Among its provisions, the new law says that schools must treat religious student clubs as they do secular clubs and cannot prohibit religious content from being included in school assignments.
“A student enrolled in a public school may engage in religious expression before, during, and after school hours in the same manner and to the same extent that a student is permitted to engage in secular activities or expression before, during, and after school hours,” reads the legislation in part.
“Assignment grades and scores shall be calculated using ordinary academic standards of substance and relevance, including any legitimate pedagogical concerns, and shall not penalize or reward a student based on the religious content of a student's work.”
Alliance Defending Freedom Senior Counsel Matt Sharp, whose law firm often handles religious liberty cases, celebrated the passage of the new law.
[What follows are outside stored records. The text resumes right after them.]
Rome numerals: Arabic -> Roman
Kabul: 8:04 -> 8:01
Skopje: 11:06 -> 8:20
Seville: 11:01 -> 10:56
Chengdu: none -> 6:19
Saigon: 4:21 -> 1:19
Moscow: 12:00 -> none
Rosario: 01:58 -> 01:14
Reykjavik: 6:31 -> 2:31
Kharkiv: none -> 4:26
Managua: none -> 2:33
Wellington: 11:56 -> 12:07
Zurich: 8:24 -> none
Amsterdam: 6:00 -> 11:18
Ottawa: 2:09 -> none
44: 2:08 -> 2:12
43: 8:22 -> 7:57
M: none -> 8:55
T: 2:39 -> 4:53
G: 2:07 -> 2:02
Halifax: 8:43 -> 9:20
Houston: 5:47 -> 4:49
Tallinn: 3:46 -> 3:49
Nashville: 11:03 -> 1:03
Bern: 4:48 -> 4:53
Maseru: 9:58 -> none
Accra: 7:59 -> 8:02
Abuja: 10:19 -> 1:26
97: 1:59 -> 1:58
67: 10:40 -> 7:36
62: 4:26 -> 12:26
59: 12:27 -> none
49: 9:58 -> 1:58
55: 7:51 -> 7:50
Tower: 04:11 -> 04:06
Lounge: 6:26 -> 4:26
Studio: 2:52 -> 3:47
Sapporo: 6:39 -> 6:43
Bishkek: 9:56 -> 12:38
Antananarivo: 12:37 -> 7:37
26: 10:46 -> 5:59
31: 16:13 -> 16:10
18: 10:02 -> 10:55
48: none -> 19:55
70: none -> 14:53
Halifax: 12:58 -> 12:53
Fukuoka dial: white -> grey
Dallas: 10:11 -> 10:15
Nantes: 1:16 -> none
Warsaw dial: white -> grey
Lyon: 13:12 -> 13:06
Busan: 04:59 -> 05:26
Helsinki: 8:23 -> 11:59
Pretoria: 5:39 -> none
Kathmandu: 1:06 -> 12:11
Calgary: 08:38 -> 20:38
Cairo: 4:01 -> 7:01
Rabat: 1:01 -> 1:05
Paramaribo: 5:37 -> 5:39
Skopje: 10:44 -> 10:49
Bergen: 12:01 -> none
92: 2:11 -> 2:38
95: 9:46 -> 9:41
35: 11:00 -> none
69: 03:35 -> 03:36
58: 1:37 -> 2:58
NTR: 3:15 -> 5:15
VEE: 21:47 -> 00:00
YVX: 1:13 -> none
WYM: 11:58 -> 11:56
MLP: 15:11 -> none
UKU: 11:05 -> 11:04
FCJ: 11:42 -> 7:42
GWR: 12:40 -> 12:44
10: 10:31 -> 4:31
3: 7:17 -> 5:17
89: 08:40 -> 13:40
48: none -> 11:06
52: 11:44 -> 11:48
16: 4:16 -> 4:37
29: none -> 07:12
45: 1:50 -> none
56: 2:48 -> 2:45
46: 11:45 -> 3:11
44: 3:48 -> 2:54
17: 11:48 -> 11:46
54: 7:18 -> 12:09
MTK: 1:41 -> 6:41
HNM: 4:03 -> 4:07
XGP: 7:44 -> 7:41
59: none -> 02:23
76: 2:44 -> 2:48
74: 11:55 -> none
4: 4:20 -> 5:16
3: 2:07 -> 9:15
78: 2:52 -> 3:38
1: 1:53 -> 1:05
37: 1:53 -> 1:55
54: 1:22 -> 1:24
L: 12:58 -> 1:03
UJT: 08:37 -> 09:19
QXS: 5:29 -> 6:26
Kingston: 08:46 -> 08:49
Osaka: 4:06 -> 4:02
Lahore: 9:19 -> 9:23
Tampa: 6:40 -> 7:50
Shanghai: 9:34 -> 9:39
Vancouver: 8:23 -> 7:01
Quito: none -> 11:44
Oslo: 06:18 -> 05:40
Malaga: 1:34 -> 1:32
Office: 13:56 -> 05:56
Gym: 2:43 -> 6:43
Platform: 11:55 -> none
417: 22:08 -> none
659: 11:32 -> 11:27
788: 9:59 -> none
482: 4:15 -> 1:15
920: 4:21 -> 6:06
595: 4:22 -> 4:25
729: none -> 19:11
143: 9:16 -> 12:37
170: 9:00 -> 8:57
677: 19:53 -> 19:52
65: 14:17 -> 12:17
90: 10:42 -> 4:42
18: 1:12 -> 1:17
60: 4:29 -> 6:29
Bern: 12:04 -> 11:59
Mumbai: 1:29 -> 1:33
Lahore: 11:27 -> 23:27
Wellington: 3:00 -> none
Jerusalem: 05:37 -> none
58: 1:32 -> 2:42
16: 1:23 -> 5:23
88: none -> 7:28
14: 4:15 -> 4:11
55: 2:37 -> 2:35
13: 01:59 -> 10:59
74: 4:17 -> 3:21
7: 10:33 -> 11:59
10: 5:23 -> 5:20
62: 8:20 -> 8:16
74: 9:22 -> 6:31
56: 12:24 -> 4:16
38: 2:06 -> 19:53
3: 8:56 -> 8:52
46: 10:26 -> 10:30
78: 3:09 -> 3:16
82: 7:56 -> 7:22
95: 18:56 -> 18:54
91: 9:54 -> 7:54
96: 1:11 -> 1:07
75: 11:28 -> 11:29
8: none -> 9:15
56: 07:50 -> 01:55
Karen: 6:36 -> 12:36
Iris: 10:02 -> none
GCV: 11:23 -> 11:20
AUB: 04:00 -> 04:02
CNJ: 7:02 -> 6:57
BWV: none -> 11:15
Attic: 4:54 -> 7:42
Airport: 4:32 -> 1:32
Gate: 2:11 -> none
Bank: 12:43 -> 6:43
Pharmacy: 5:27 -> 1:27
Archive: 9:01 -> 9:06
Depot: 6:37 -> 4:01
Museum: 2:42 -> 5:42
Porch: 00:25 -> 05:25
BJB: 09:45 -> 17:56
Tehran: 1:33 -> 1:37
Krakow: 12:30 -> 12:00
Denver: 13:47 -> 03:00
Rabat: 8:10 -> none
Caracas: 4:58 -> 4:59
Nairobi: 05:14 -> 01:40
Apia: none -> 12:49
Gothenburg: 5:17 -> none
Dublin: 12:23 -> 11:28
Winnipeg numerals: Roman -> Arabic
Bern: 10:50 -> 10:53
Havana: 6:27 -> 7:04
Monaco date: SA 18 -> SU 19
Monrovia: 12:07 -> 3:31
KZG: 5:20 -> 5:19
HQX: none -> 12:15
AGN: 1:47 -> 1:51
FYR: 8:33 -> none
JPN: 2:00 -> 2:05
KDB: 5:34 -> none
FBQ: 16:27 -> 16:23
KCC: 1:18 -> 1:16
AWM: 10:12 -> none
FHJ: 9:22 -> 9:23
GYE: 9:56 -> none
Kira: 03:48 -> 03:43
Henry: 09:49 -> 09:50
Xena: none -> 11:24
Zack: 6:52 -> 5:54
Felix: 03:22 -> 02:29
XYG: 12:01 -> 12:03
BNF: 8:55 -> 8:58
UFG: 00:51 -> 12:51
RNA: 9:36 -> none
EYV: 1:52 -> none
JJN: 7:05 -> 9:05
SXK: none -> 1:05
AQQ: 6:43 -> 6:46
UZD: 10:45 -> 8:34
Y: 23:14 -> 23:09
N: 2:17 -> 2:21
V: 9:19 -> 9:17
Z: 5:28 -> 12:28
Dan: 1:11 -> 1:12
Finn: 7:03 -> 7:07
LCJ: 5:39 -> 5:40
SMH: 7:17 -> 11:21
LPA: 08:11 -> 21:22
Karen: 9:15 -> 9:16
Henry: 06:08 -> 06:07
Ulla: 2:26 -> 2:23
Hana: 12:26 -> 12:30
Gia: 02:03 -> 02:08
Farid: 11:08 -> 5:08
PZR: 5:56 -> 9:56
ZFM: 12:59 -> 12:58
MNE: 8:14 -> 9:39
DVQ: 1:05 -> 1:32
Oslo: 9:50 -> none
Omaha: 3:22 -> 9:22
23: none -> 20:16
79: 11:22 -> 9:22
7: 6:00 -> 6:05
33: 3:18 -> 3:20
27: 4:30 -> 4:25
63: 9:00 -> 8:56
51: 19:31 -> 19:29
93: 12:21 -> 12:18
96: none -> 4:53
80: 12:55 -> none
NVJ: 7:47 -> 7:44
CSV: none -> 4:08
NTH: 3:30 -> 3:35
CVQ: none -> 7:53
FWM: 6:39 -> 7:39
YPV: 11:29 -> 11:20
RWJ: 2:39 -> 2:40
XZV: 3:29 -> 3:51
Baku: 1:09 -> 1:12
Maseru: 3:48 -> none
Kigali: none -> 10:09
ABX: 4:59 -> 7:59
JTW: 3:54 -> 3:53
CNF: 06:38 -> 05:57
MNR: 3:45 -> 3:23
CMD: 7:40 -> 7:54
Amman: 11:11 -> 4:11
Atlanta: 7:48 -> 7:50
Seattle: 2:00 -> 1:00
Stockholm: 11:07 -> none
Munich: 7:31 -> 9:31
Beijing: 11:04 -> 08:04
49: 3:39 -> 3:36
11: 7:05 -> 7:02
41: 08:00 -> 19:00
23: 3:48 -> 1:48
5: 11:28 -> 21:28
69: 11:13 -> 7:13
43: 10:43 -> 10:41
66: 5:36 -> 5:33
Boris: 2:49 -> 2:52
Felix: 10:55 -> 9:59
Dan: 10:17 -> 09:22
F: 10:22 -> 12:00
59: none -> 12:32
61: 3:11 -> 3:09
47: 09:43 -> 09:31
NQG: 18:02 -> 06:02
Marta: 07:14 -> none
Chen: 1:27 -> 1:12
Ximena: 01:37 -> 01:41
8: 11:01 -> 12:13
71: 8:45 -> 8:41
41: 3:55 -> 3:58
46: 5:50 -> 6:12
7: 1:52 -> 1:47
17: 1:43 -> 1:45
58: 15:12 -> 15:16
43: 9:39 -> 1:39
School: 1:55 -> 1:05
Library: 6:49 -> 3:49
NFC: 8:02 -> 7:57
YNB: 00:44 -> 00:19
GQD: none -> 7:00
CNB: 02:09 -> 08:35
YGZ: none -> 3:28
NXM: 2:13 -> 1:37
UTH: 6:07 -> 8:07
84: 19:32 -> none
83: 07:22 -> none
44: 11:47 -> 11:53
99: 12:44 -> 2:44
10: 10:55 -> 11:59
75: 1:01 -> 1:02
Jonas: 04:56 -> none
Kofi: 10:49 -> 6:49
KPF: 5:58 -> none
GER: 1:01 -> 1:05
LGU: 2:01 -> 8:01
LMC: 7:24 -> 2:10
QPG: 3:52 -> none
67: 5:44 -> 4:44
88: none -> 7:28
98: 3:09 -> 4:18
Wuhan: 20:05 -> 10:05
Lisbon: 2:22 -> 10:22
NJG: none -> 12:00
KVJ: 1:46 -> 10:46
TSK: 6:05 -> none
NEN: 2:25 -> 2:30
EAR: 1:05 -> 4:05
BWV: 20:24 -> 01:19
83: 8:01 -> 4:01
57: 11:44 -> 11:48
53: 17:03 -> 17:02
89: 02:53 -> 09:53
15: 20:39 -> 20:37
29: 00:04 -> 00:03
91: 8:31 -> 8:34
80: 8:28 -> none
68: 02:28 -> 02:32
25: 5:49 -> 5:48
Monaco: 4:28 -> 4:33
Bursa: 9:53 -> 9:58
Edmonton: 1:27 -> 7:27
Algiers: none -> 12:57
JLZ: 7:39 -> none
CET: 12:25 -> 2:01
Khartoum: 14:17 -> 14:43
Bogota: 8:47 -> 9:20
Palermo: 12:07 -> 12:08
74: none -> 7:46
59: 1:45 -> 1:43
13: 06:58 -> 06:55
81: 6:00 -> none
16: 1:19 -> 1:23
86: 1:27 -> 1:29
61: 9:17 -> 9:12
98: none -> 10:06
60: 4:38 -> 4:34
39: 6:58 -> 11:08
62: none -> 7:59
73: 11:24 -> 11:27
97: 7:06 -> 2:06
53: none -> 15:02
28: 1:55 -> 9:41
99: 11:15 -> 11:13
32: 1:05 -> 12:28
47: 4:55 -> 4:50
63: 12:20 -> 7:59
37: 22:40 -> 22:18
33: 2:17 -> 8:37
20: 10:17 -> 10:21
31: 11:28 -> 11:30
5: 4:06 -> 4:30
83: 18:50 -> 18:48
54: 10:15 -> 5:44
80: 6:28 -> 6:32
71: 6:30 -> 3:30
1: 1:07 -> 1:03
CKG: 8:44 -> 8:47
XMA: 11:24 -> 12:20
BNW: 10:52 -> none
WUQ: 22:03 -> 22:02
“Ohio’s Student Religious Liberties Act protects students’ right to express their religious beliefs and ensures that schools can’t punish or give students a poor grade simply because they choose to express a religious viewpoint when completing a class assignment,” stated Sharp.
“Ohio’s Student Religious Liberties Act reinforces that students don’t give up their First Amendment rights when they step through the doors of a school, and that’s a win for everyone.”
The bill was not without its critics, as the Ohio chapter of the American Civil Liberties Union expressed concern over the implementation of the proposal and questioned its efficacy.
In testimony given earlier this month before the Ohio Senate Education Committee, ACLU of Ohio Chief Lobbyist Gary Daniels argued that the bill was “unnecessary.”
“Indeed, students have the fundamental right to pray and discuss their religious beliefs with fellow students as long as they are not disruptive. They can already express their religious beliefs in homework, reports, essays, and artwork, so long as those beliefs are germane to the assignment and coursework,” stated Daniels.
“They may distribute religious literature to fellow students, subject to typical time, place, and manner restrictions imposed on all such speech. They can participate in religious events such as ‘See You at the Pole’ before and after the school day, on school property.”